# anyone into saltwater?



## 88rxn/a (Mar 2, 2009)

i have had a 90 gallon for almost a year this fall. liveaquaria has the absolute best livestock to chose from...
once in a while they have a crazy specimen for sale, this is an example.:bigeyes:

Drs. Foster and Smith Diver's Den® - Zebrasoma gemmatum

could you imagine paying that much for a fish?? insane!


----------



## brutemike (Mar 23, 2010)

that is insane for a fish. I don't have any but alway wanted a tank in the wall where you could see it from either side.


----------



## duckincrazy92 (May 24, 2011)

He better poop hundred dollar bills


----------



## CRAZYCRACKAZ71 (Oct 8, 2011)

88rxn/a said:


> i have had a 90 gallon for almost a year this fall. liveaquaria has the absolute best livestock to chose from...
> once in a while they have a crazy specimen for sale, this is an example.:bigeyes:
> 
> Drs. Foster and Smith Diver's Den® - Zebrasoma gemmatum
> ...


 
3 grand for a tank....mother.......chew we have a big 55 gallon tamk have fish in it thats bigger then your hand....love um but i am never paying 3g for a fish!


----------



## Litenyaup (Aug 28, 2011)

I have a custom 189 gallon display tank with 3 side star fire glass, total of 229 gallons. Custom built red oak stand and hood. 3 evolution led light fixtures. I build the sump and auto too off tank. 2 vortec mp40's. iwaki 1200 gph return pump. Hurricane cat1 skimmer, kalk reactor, turbo twist 32watt uv, carbon and GFO reactors. 
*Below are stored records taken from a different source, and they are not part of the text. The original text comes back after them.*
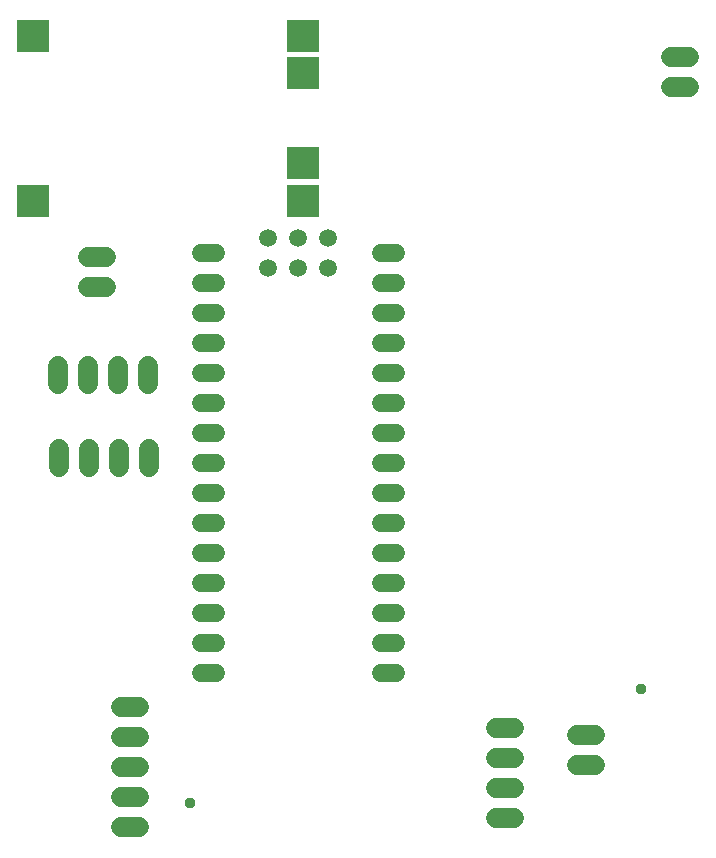
<source format=gbr>
G04 EAGLE Gerber X2 export*
%TF.Part,Single*%
%TF.FileFunction,Soldermask,Bot,1*%
%TF.FilePolarity,Negative*%
%TF.GenerationSoftware,Autodesk,EAGLE,9.1.1*%
%TF.CreationDate,2018-09-05T07:54:37Z*%
G75*
%MOMM*%
%FSLAX34Y34*%
%LPD*%
%AMOC8*
5,1,8,0,0,1.08239X$1,22.5*%
G01*
%ADD10C,1.727200*%
%ADD11R,2.703200X2.703200*%
%ADD12C,1.511200*%
%ADD13C,1.511200*%
%ADD14C,0.959600*%


D10*
X575320Y839000D02*
X560080Y839000D01*
X560080Y864400D02*
X575320Y864400D01*
X427320Y220700D02*
X412080Y220700D01*
X412080Y246100D02*
X427320Y246100D01*
X427320Y271500D02*
X412080Y271500D01*
X412080Y296900D02*
X427320Y296900D01*
X117600Y588180D02*
X117600Y603420D01*
X92200Y603420D02*
X92200Y588180D01*
X66800Y588180D02*
X66800Y603420D01*
X41400Y603420D02*
X41400Y588180D01*
X94680Y314000D02*
X109920Y314000D01*
X109920Y288600D02*
X94680Y288600D01*
X94680Y263200D02*
X109920Y263200D01*
X109920Y237800D02*
X94680Y237800D01*
X94680Y212400D02*
X109920Y212400D01*
X480580Y265600D02*
X495820Y265600D01*
X495820Y291000D02*
X480580Y291000D01*
X81820Y670100D02*
X66580Y670100D01*
X66580Y695500D02*
X81820Y695500D01*
X118300Y532420D02*
X118300Y517180D01*
X92900Y517180D02*
X92900Y532420D01*
X67500Y532420D02*
X67500Y517180D01*
X42100Y517180D02*
X42100Y532420D01*
D11*
X19950Y882450D03*
X19950Y742750D03*
X248550Y850700D03*
X248550Y774500D03*
X248550Y882450D03*
X248550Y742750D03*
D12*
X314260Y698900D02*
X327340Y698900D01*
X327340Y673500D02*
X314260Y673500D01*
X314260Y648100D02*
X327340Y648100D01*
X327340Y622700D02*
X314260Y622700D01*
X314260Y597300D02*
X327340Y597300D01*
X327340Y571900D02*
X314260Y571900D01*
X314260Y546500D02*
X327340Y546500D01*
X327340Y521100D02*
X314260Y521100D01*
X314260Y495700D02*
X327340Y495700D01*
X327340Y470300D02*
X314260Y470300D01*
X314260Y444900D02*
X327340Y444900D01*
X327340Y419500D02*
X314260Y419500D01*
X174940Y698900D02*
X161860Y698900D01*
X161860Y673500D02*
X174940Y673500D01*
X174940Y648100D02*
X161860Y648100D01*
X161860Y495700D02*
X174940Y495700D01*
X174940Y470300D02*
X161860Y470300D01*
X161860Y444900D02*
X174940Y444900D01*
X174940Y419500D02*
X161860Y419500D01*
X161860Y343300D02*
X174940Y343300D01*
X314260Y343300D02*
X327340Y343300D01*
X327340Y368700D02*
X314260Y368700D01*
X314260Y394100D02*
X327340Y394100D01*
X174940Y368700D02*
X161860Y368700D01*
X161860Y394100D02*
X174940Y394100D01*
X174940Y622700D02*
X161860Y622700D01*
D13*
X219200Y686200D03*
X244600Y686200D03*
X270000Y686200D03*
D12*
X174940Y521100D02*
X161860Y521100D01*
X161860Y546500D02*
X174940Y546500D01*
X174940Y571900D02*
X161860Y571900D01*
X161860Y597300D02*
X174940Y597300D01*
D13*
X219200Y711600D03*
X244600Y711600D03*
X270000Y711600D03*
D14*
X534300Y329900D03*
X152900Y232700D03*
M02*

</source>
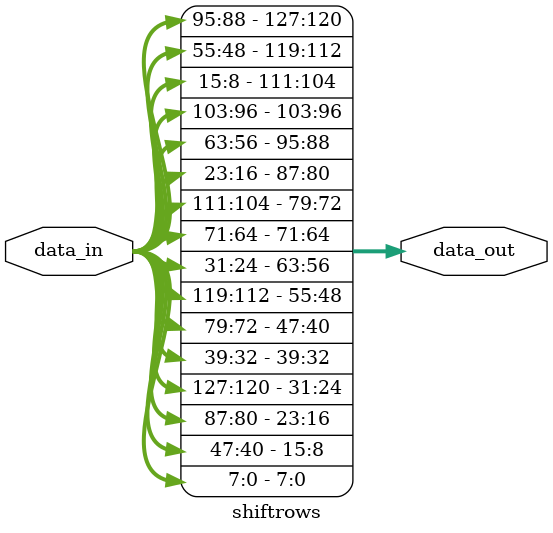
<source format=v>
`timescale 1ns / 1ps
module shiftrows(data_in,data_out);
	input [127:0]data_in;
	output[127:0]data_out;
	
	assign data_out[127:120]=data_in[95:88];
	assign data_out[119:112]=data_in[55:48];
	assign data_out[111:104]=data_in[15:8];
	assign data_out[103:96]= data_in[103:96];
	
	
	assign data_out[95:88]=data_in[63:56];
	assign data_out[87:80]=data_in[23:16];
	assign data_out[79:72]=data_in[111:104];
	assign data_out[71:64]=data_in[71:64];
	
	assign data_out[63:56]=data_in[31:24];
	assign data_out[55:48]=data_in[119:112];
	assign data_out[47:40]=data_in[79:72];
	assign data_out[39:32]=data_in[39:32];
	
	assign data_out[31:24]=data_in[127:120];
	assign data_out[23:16]=data_in[87:80];
	assign data_out[15:8]= data_in[47:40];
	assign data_out[7:0]=data_in[7:0];
endmodule

</source>
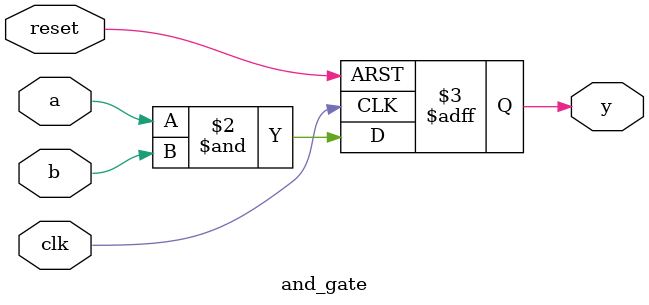
<source format=v>
module and_gate
(
  input  wire clk,
  input  wire reset,
  input  wire a,
  input  wire b,
  output reg  y
);

always @(posedge clk or posedge reset) begin
  if (reset) begin
    y <= 0;
  end
  else begin
      y <= a & b;
  end
end

endmodule

</source>
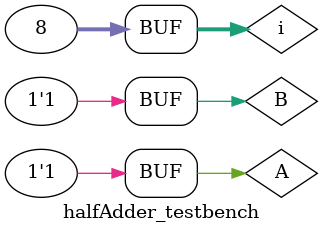
<source format=sv>
/* NAME					|	halfAdder.sv
	-------------------------------------------------------------------------------------------------
	DESCRIPTION       |  adds two values
 ---------------------------------------------------------------------------------------------------
	PARAMETERS			|	TYPE					|	DESCRIPTION					
 ---------------------------------------------------------------------------------------------------
	SUM		         |	OUTPUT 				|	The sum of A and B
	CARRY					|	OUTPUT				|	Carry of A and B
	A						|	INPUT 				| 	input a
	B						|	INPUT 				| 	input b
	#################################################################################################
	AUTHOR            | Minhhue H Khuu && Vivi Chuang
	ASSIGNMENT			| Lab 2: Register File
	CLASS					| EE 471
	DATE					| 02/17/2015
	#################################################################################################
*/ 
module halfAdder(SUM, CARRY, A, B);

	// ports
	input A, B;
	output SUM, CARRY;

	// assignments
	and CARRYS (CARRY, A, B);
	xor SUMS	  (SUM, A, B);
	
endmodule


// test
module halfAdder_testbench();
	reg A, B;
	wire SUM, CARRY;

	halfAdder dut (.SUM, .CARRY, .A, .B);

	integer i;
	initial begin
		for(i=0; i<8; i++) begin
			{A, B} = i; #10;
		end
	end
endmodule 
</source>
Full mixed reef with a mixture of everything...sps, zoanthids, lps, about 150 lbs of live rock. 15 fish. Ill get pics up when I can.


----------



## 88rxn/a (Mar 2, 2009)

nice!
my 30 gallon sump is in the basement which will be upgraded to my 50 gallon soon.. have you seen the wp40's yet? i been running for almost 2 months and im happy with it.

here is my setup:
90 gallon dislpay
30 gallon sump
aquaticlife 6 ATI bulb T5 fixture
GFO reactor
SWC 160 skimmer
reeflow dart hybrid return
reefkeeper lite
wp40
cosat to coast overflow
i only have 5 fish right now
some sps, zoas, lps and 2 rainbow BTA anemones.


----------



## 88rxn/a (Mar 2, 2009)

:34:
Drs. Foster and Smith Diver's Den® - Belonoperca pylei


----------



## bruteguy750 (Oct 25, 2012)

I have had some pricey fish but that is ridiculous. Beautiful fish though.


----------



## MileHighOutlaw (Jun 5, 2013)

My largest salt water setup was a 125 gallon acrylic with compact fluorescent lighting. Now I just enjoy my little 20 gallon mini reef.


----------